The Justice Select Committee recommended that rather than leaving it to the courts to rule on, joint enterprise should be clearly enshrined in statute. Professor Ormerod believes the case this kind of reform is ‘overwhelming’. This would come too late, however, for the potentially large number of people whom, had it not been for the complexities of joint enterprise, could have served lesser, or perhaps, no jail terms at all. 

Justice Minister Damian Green responded to the Bureau's findings, saying: 'Joint enterprise law has enabled some of the most serious offenders to be brought to justice. It ensures that if a crime is committed by two or more people, all those involved can potentially be charged and convicted of that offence.
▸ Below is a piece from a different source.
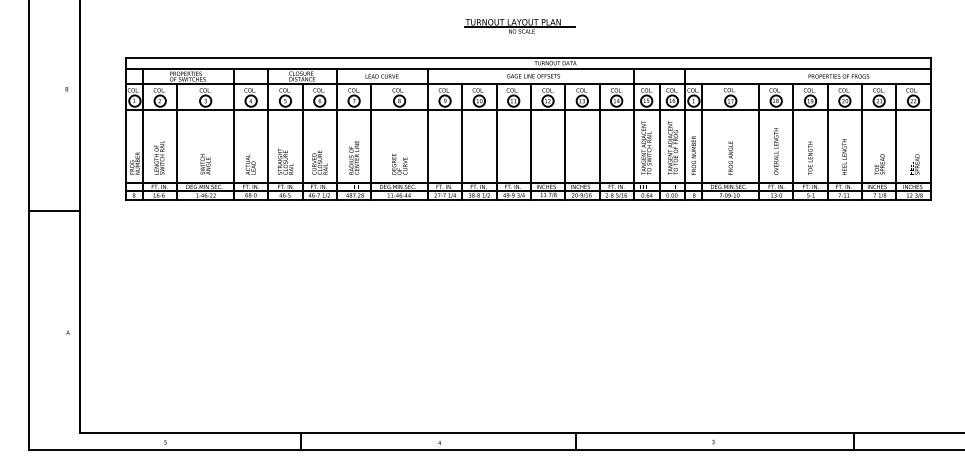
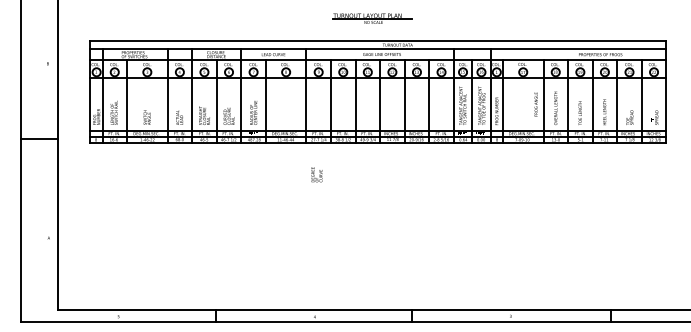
text: (730, 157) -> (535, 104), moved
text: (399, 163) -> (316, 174), moved
line: (54, 211) -> (39, 139), moved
'Sentencing in individual cases is a matter for the courts. We have no plans to change the law in this area.'

Many of those caught in joint enterprise’s net are, as one defence barrister said,  ‘unsympathetic characters’, guilty of criminal behaviour, but regardless of their criminal history they shouldn’t do time for crimes they didn’t commit. In newspaper and television reports, the accused stare menacingly out of police mug shots, endorsing an image of them as mindless thugs. Casey’s pictures of her sister Laura show a young woman, barely five feet tall, pretty and smiling - completely different to the grim-faced embodiment of binge-drink Britain, as Mitchell was portrayed in press reports. Public sympathy goes naturally to the victims of crime, their families and friends. But as Lord Phillips, former Lord Chief Justice and former president of the Supreme Court, told the Bureau  - joint enterprise is 'capable of producing injustice.' No matter the status of a defendant – whether an innocent bystander swept up in momentary chaos and violence or a criminal with previous convictions  – no-one should do time for a crime they did not commit.